落落朝著于強(qiáng)使眼色,于強(qiáng)想上前拉走徐漢雅,但下一瞬間,周寒野扯過了徐漢雅的雙手,將她甩到了一旁,差點摔倒,眾人愣住了。
徐漢雅也愣住了,因為周寒野從來不會這么對她!
徐翔在的時候,所有人都不能碰他的東西,唯獨她能!她是他身旁唯一的女人,她哥說過,以后一定會幫她實現(xiàn)愿望的,實現(xiàn)嫁給周寒野的愿望的。
“周寒野你不能這么對我!”
徐漢雅發(fā)瘋似的大叫。
周寒野依然是面無表情。
“人都在,我親口說一遍,以后誰要是再動那個女人,我會直接讓他從這里消失。”
所有人依然是不解,他們都聽說了,那是一個離了婚的女人……一個婚內(nèi)出軌的女人……
堂堂的周二爺真的好這口?以前只聽聞他不近女色的,沒想到……喜歡少婦嗎?
“聽到了?”不怒自威。
眾人低下了頭。
徐漢雅看著那些服從的人,瘋狂大笑。
“周寒野你真賤!那種被人睡了不知道多少次的女人,你都稀罕嗎?”
“徐漢雅!”于強(qiáng)低聲呵斥,徐漢雅不問不顧,再度站在眾人眼前,面向周寒野。

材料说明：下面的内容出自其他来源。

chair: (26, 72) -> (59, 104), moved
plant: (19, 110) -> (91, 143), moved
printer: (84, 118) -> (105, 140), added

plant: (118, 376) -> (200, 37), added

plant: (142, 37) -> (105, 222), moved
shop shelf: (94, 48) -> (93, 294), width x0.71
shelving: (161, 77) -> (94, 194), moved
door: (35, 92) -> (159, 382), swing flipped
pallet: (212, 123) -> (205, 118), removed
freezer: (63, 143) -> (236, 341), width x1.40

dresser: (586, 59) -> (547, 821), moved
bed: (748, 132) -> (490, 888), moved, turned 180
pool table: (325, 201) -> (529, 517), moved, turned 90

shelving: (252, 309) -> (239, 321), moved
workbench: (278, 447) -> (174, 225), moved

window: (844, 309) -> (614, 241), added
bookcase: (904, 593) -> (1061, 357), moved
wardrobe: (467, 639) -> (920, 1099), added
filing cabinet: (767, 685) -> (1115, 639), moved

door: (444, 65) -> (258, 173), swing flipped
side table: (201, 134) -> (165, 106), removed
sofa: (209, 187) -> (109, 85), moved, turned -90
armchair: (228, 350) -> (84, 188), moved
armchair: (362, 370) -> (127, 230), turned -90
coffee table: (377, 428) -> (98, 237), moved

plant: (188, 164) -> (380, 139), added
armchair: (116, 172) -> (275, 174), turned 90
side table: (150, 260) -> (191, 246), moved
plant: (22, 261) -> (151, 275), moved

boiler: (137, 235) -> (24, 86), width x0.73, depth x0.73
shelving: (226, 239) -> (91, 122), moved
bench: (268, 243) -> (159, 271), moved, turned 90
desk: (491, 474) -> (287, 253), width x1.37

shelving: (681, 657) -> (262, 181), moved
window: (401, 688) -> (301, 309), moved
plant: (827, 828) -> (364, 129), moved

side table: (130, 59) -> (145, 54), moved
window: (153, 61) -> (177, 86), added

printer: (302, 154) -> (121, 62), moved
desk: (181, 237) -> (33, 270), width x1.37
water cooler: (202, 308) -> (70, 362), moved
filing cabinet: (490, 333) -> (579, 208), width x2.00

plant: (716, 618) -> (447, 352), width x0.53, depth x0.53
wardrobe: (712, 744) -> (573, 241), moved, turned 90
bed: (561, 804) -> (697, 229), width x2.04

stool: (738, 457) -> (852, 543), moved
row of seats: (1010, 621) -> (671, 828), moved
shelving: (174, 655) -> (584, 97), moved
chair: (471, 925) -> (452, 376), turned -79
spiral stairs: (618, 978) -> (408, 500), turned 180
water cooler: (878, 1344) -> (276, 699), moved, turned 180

“周家能讓你娶她?就算能,周寒野,你他媽沒有資格幸福!你欠我哥一條命,我哥死了,他死了,憑什么是他死了,你卻能幸福的活著,你不可以!你要一輩子向我哥,向我贖罪才對!”
眾人倒吸一口冷氣。
場面寂靜了,直到一個巴掌聲……清脆地讓人耳鳴似的。
徐漢雅被打得扯過了臉。
周寒野竟然動手打了女人?
天!
王海洋也挺起了身體,面色凝重了,快步上前。
“周寒野你他媽真有毛病了,這丫頭是過火了,但他媽她是徐翔的妹妹!你……”
王海洋話沒說完,周寒野余光瞥了他一眼,直接將他后面的話堵在了喉嚨里。
王海洋一臉晦氣轉(zhuǎn)過身去。
徐漢雅兩手捧著被打的臉,眼中是不可置信。
于強(qiáng)揉了揉眉心,朝著菲菲使了眼色,菲菲上前想要扶走徐漢雅,徐漢雅像受了刺激一般,癲狂了。
“你打我,你怎么敢打我……”
“徐漢雅!別在鬧了,想想三年半前,你當(dāng)時干了什么事!一巴掌多嗎?”于強(qiáng)一句話,把癲狂的徐漢雅給定住了一般。
“你……你你什么意思?”
于強(qiáng)沒回答,而是看向周寒野。
“話也說了,能走了,那兩個女人還在等我們回去。”
周寒野朝著落落看了一眼,落落立馬心領(lǐng)神會,把頭盔拿了出來。
眾人看著周寒野跨上了機(jī)車徜徉而去。
王海洋則是迷惑地拉住了于強(qiáng)的手臂。
“什么情況?”
于強(qiáng)甩了去。
“沒情況,少打聽。”
王海洋無語了。
“于強(qiáng),當(dāng)年的真相到底是什么!”王海洋一聲質(zhì)問,聲音不小。
所有人都聽見了,包括徐漢雅。
于強(qiáng)懶得回答,直接坐上自己跑車,同樣利落消失在黑夜中。
王海洋看向YE車隊的幾個小的,林子連忙開口。
“海哥,我們真的什么都不知道。”林子一邊說一邊還看向被拉走的徐漢雅。
當(dāng)年比賽,所有的數(shù)據(jù)都被密封了,唯一有的證據(jù)就是那輛被炸得只剩殼子的車。